He will stress that European intelligence partnerships have never been more crucial to combat the “intense and unrelenting international terrorist threat” in parallel with growing aggression from hostile activity by states.

Mr Parker is expected to warn that Daesh – also known as Islamic State – still aspires to direct “devastating” and “more complex” attacks despite territorial losses, in the wake of 45 attacks across Europe since 2016.

Thanking European security agencies for their support in the investigation following the Manchester bombing nearly a year ago, the intelligence chief will disclose that MI5 has thwarted 12 plots alongside police since the Westminster atrocity in March 2017.

This brings the total number of disrupted attacks since 2013 to 25.

Mr Parker will say that he is “confident about our ability to tackle these threats, because of the strength and resilience of our democratic systems, the resilience of our societies and the values we share with our European partners”.

The director general will say that “European intelligence cooperation today is simply unrecognisable to what it looked like five years ago”.

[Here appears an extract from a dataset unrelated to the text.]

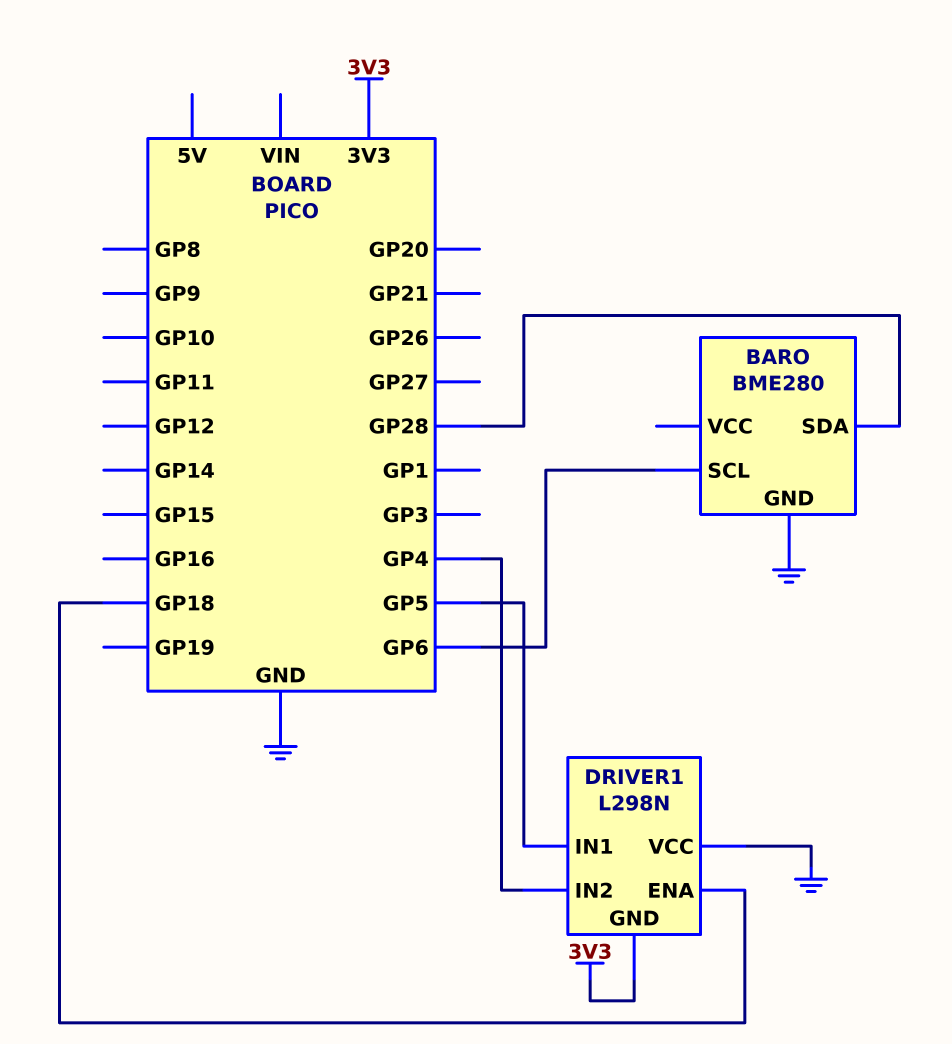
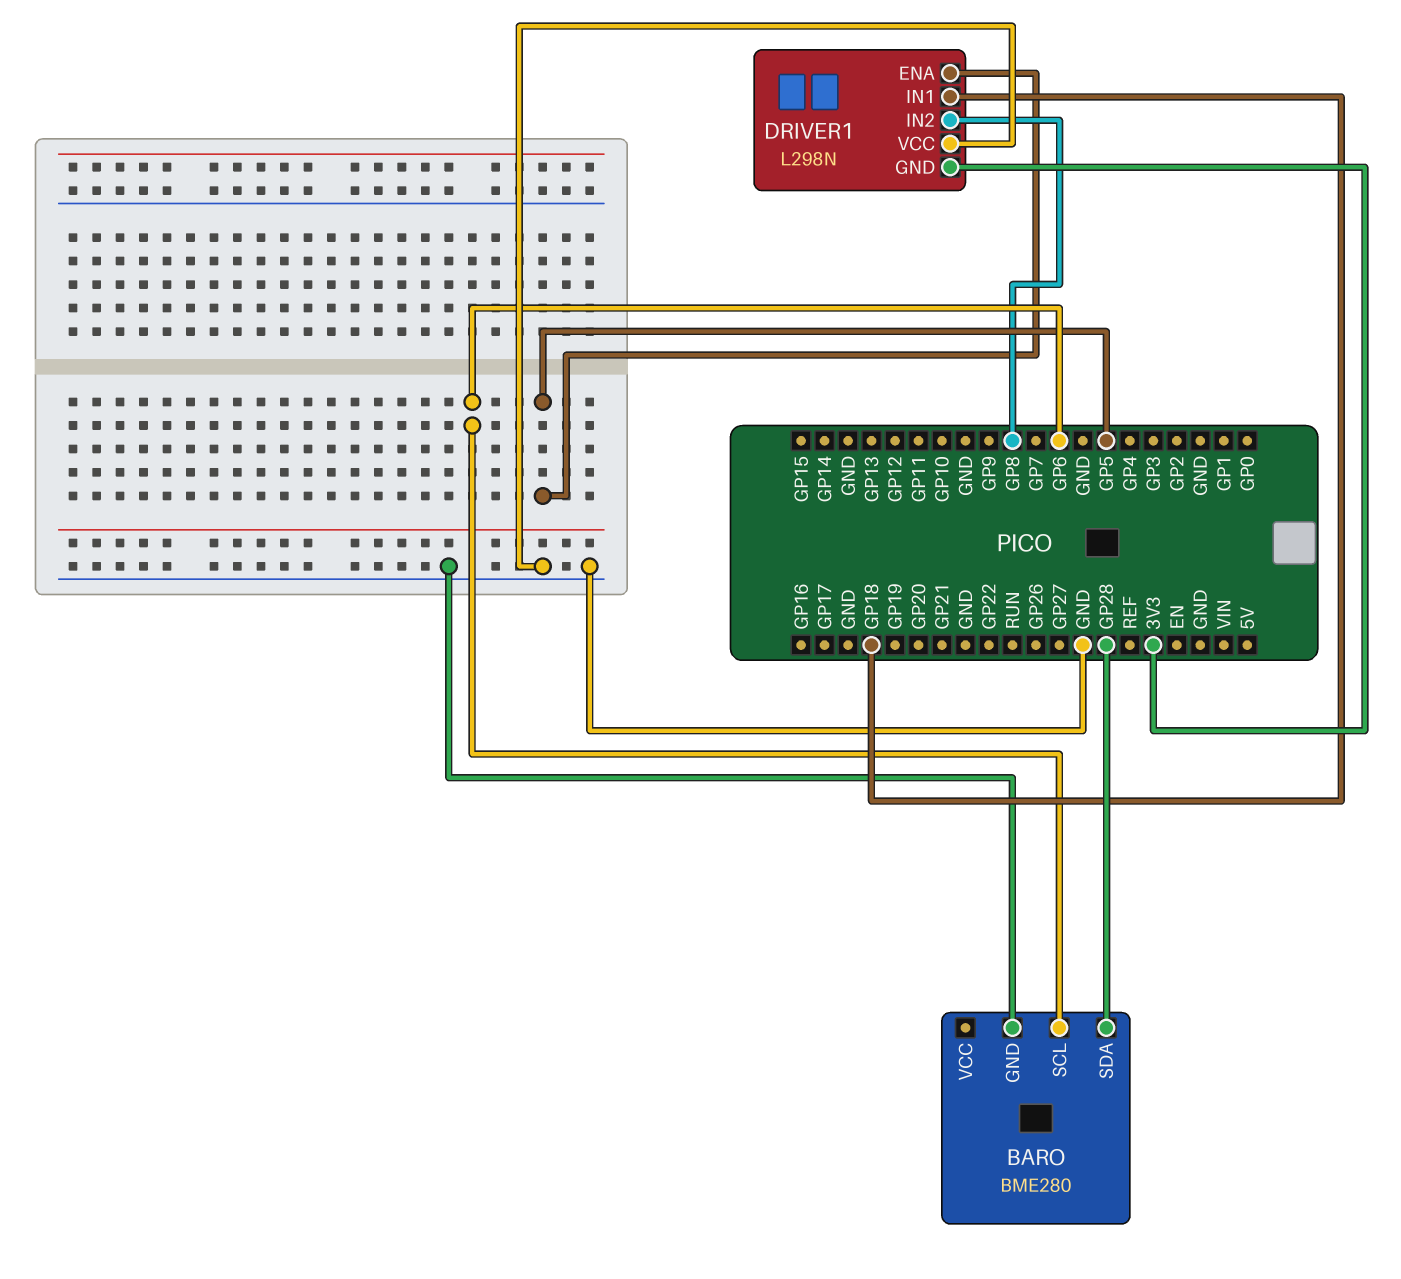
DRIVER1 pin ENA: GP18 -> GP5
DRIVER1 pin IN1: GP5 -> GP18
DRIVER1 pin IN2: GP4 -> GP8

Mr Parker, who has a 35-year career in intelligence, will say: “In today’s uncertain world we need that shared strength more than ever.”

He will single out a coalition of domestic security services known as the Counter Terrorism Group, saying it is the “largest multinational counter-terrorism enterprise in the world” where “real-time intelligence sharing” involves “thousands of exchanges on advanced secure networks every week”.